W czwartek o godz. 18 msza święta dla wszystkich kibiców z Trójmiasta na Lechii!

Czwartek, godz. 18, stadion Lechii przy ul. Traugutta w Gdańsku. Kibice z całego Trójmiasta spotkają się na mszy świętej i pomodlą wspólnie w intencji Jana Pawła II. Obok siebie staną fani Lechii Gdańsk, Arki Gdynia oraz wielu innych klubów

Msza kibiców za duszę Ojca Świętego będzie dobrym krokiem do pojednania i załagodzenia sporów, ale przede wszystkim będzie doskonałą okazją do wspólnej modlitwy fanów wszystkich drużyn z Pomorza. Podobnie było w poniedziałek w Krakowie, gdzie podczas mszy św. modlili się kibice Cracovii, Wisły Kraków i wielu innych klubów z całej Polski.

- Nie wiem, czy taka inicjatywa pomoże rozwiązać problem niezgody kibiców, bo trudno w tej chwili powiedzieć, jakie są relacje między fanami Arki i Lechii. Nasze drużyny już dawno ze sobą nie grały, nasze drogi się mijają - zauważył prezes gdyńskiego klubu Jacek Milewski. - Msza w intencji Papieża to jednak świetny pomysł, choć nie wiązałbym jej z problemem antagonizmów między kibicami.

Z inicjatywą odprawienia mszy na stadionie przy ul. Traugutta w Gdańsku wyszedł Tadeusz Duffek, prezes Stowarzyszenia Kibiców Lechii Biało-Zieloni. Wyznaczył termin: czwartek o godz. 18.

- Na odprawianie mszy świętej w terenie potrzebna będzie zgoda kurii metropolitarnej w Gdańsku - poinformował nas ksiądz Dariusz Leman, wikariusz w parafii Najświętszej Marii Panny Matki Kościoła w Tczewie, który jest uważany za duszpasterza piłkarskich kibiców na Pomorzu. "Gazeta", która pomaga zorganizować nabożeństwo, zadzwoniła w tej sprawie do księdza Grzegorza Kuzborskiego, kapelana sportowców w diecezji gdańskiej i proboszcza parafii w Gdyni Demptowie. Ksiądz Kuzborski niemal natychmiast skontaktował się z arcybiskupem Tadeuszem Gocłowskim, metropolitą gdańskim, który przebywał wczoraj w Warszawie.

Wpisy zbioru danych
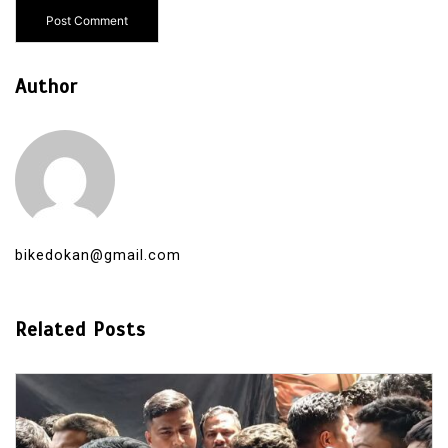
Author
bikedokan@gmail.com
Related Posts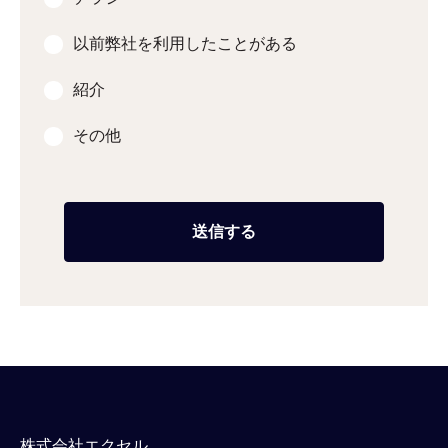
以前弊社を利用したことがある
紹介
その他
株式会社エクセル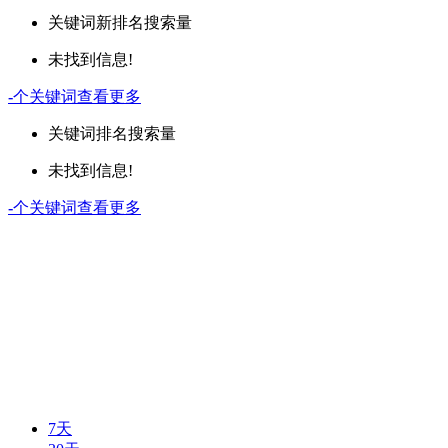
关键词
新排名
搜索量
未找到信息!
-
个关键词
查看更多
关键词
排名
搜索量
未找到信息!
-
个关键词
查看更多
7天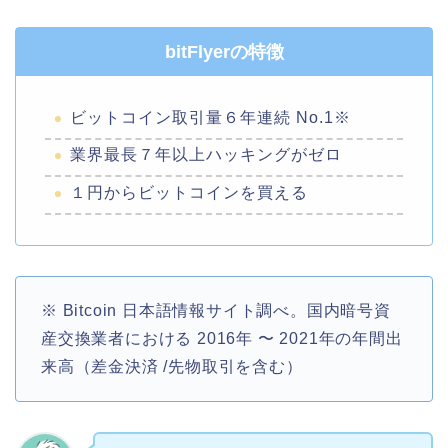
bitFlyerの特徴
ビットコイン取引量６年連続 No.1※
業界最長７年以上ハッキングがゼロ
１円からビットコインを買える
※ Bitcoin 日本語情報サイト調べ。国内暗号資
産交換業者における 2016年 〜 2021年の年間出
来高（差金決済 /先物取引を含む）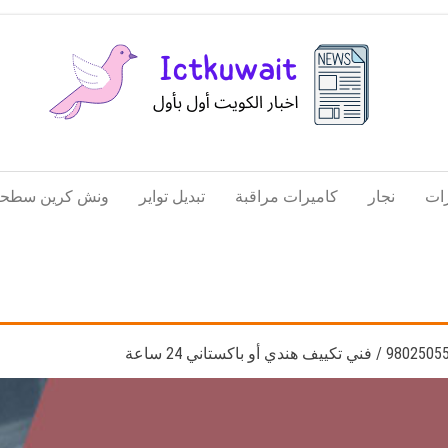
اخبار
اخبار
الكويت
تكنولوجيا
ات
نجار
كاميرات مراقبة
تبديل تواير
ونش كرين سطحة
المعلومات
والاتصالات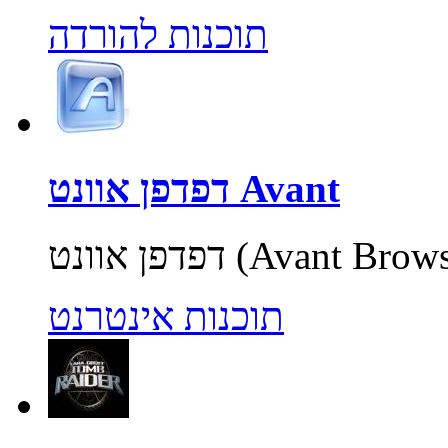
תוכנות להורדה
דפדפן אוונט Avant
תוכנות אינטרנט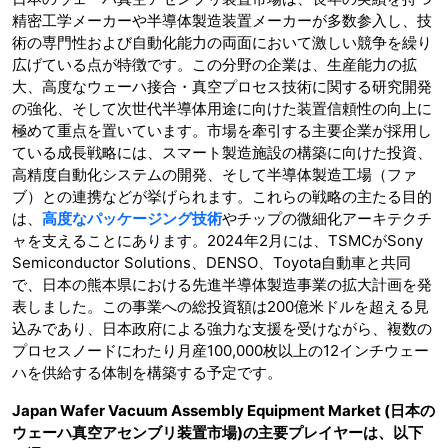
精密工学メーカーや半導体製造装置メーカーが多数参入し、技
術の専門性および自動化能力の両面において激しい競争を繰り
広げている点が特徴です。この分野の企業は、生産能力の拡
大、高度なウェーハ接合・真空プロセス技術に関する研究開発
の強化、そして次世代半導体用途に向けた装置信頼性の向上に
極めて重点を置いています。市場を牽引する主要企業が採用し
ている成長戦略には、スマート製造施設の構築に向けた投資、
高精度自動化システムの開発、そして半導体製造工場（ファ
ブ）との連携などが挙げられます。これらの戦略の主たる目的
は、
高度なパッケージング技術
やチップの微細化アーキテクチ
ャを支えることにあります。2024年2月には、TSMCがSony
Semiconductor Solutions、DENSO、Toyota自動車と共同
で、日本の熊本県における先進半導体製造事業の拡大計画を発
表しました。この事業への総投資額は200億米ドルを超える見
込みであり、日本政府による強力な支援を受けながら、複数の
プロセスノードにわたり月産100,000枚以上の12インチウェー
ハを供給する体制を構築する予定です。
Japan Wafer Vacuum Assembly Equipment Market (日本の
ウェーハ真空アセンブリ装置市場)の主要プレイヤーは、以下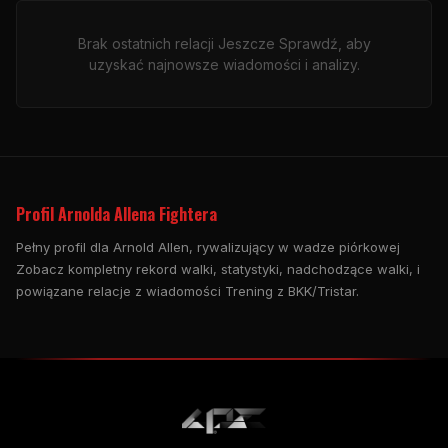
Brak ostatnich relacji Jeszcze Sprawdź, aby
uzyskać najnowsze wiadomości i analizy.
Profil Arnolda Allena Fightera
Pełny profil dla Arnold Allen, rywalizujący w wadze piórkowej
Zobacz kompletny rekord walki, statystyki, nadchodzące walki, i
powiązane relacje z wiadomości Trening z BKK/Tristar.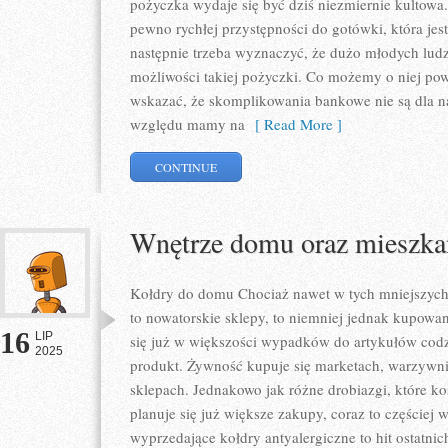
pożyczka wydaje się być dziś niezmiernie kultowa
pewno rychłej przystępności do gotówki, która jes
następnie trzeba wyznaczyć, że dużo młodych lud
możliwości takiej pożyczki. Co możemy o niej p
wskazać, że skomplikowania bankowe nie są dla n
względu mamy na
[ Read More ]
CONTINUE
Wnętrze domu oraz mieszka
Kołdry do domu Chociaż nawet w tych mniejszych 
to nowatorskie sklepy, to niemniej jednak kupowa
16
LIP
się już w większości wypadków do artykułów codzi
2025
produkt. Żywność kupuje się marketach, warzywn
sklepach. Jednakowo jak różne drobiazgi, które ko
planuje się już większe zakupy, coraz to częściej 
wyprzedające kołdry antyalergiczne to hit ostatnic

_Zadania do wykonania:_
a. Przepisz z artykułu o mszy dla kibiców na stadionie Lechii fragment od słów "- Nie wiem, czy" do słów "o godz. 18.".
b. Podaj dalszą część artykułu o mszy dla kibiców na stadionie Lechii, zaczynając po jego ostatnim zdaniu.

_Odpowiedzi do zadań:_
a.
- Nie wiem, czy taka inicjatywa pomoże rozwiązać problem niezgody kibiców, bo trudno w tej chwili powiedzieć, jakie są relacje między fanami Arki i Lechii. Nasze drużyny już dawno ze sobą nie grały, nasze drogi się mijają - zauważył prezes gdyńskiego klubu Jacek Milewski. - Msza w intencji Papieża to jednak świetny pomysł, choć nie wiązałbym jej z problemem antagonizmów między kibicami.

Z inicjatywą odprawienia mszy na stadionie przy ul. Traugutta w Gdańsku wyszedł Tadeusz Duffek, prezes Stowarzyszenia Kibiców Lechii Biało-Zieloni. Wyznaczył termin: czwartek o godz. 18.

b.
- Ksiądz biskup wyraził zgodę na organizację tej mszy - poinformował nas po południu Kuzborski. - Co więcej, jest szansa, że będzie w niej uczestniczył. W czwartek wieczorem wylatuje co prawda do Rzymu, ale niewykluczone, że zdąży wziąć udział w nabożeństwie kibiców.

- Organizacyjnie jesteśmy przygotowani pod każdym względem, załatwiliśmy nagłośnienie, ołtarz, księża zapewnią nam oprawę liturgiczną. Pozostał jeden problem - ochrona. Nie wiem, czy taką imprezę trzeba zabezpieczać, a jeżeli tak, to my, kibice, nie mamy na to pieniędzy - mówił Duffek.

Wieczorem otrzymaliśmy informację od Adama Wysockiego z firmy Taurus, która zapewnia ochronę na meczach ligowych piłkarzy Lechii. Przedstawiciele jego firmy zabezpieczą porządek na czwartkowej mszy i zrobią to za darmo.

Dzisiaj rozstrzygnie się, jaka będzie oprawa czwartkowego nabożeństwa. - Liczę, że kibice z całego Trójmiasta chętnie stawią się na nabożeństwie, aby pomodlić się za duszę Jana Pawła II, który wiele mówił o sporcie. Zapraszamy również na mszę wszystkich kapłanów, którzy czują się związani ze sportem, nich się ze mną kontaktują - apeluje ksiądz Kuzborski.

Nieważne, czy jesteś fanem Lechii czy Arki. Czy wolisz oglądać mecze żużlowców Lotosu czy koszykarzy Prokomu. Czy kibicujesz siatkarzom, piłkarkom ręcznym czy hokeistom. Jeżeli jesteś kibicem sportu i kochasz Jana Pawła II nie może Cię zabraknąć w czwartek na stadionie Lechii. To będzie msza wszystkich ludzi związanych ze sportem na Pomorzu, całego środowiska, które wiele zawdzięcza Ojcu Świętemu. Pokażmy, że również sportowcy przeżyli śmierć naszego Papieża, że bardzo Go kochają i chcą mu podziękować za wszystko, co zrobił dla świata. Także tego sportowego.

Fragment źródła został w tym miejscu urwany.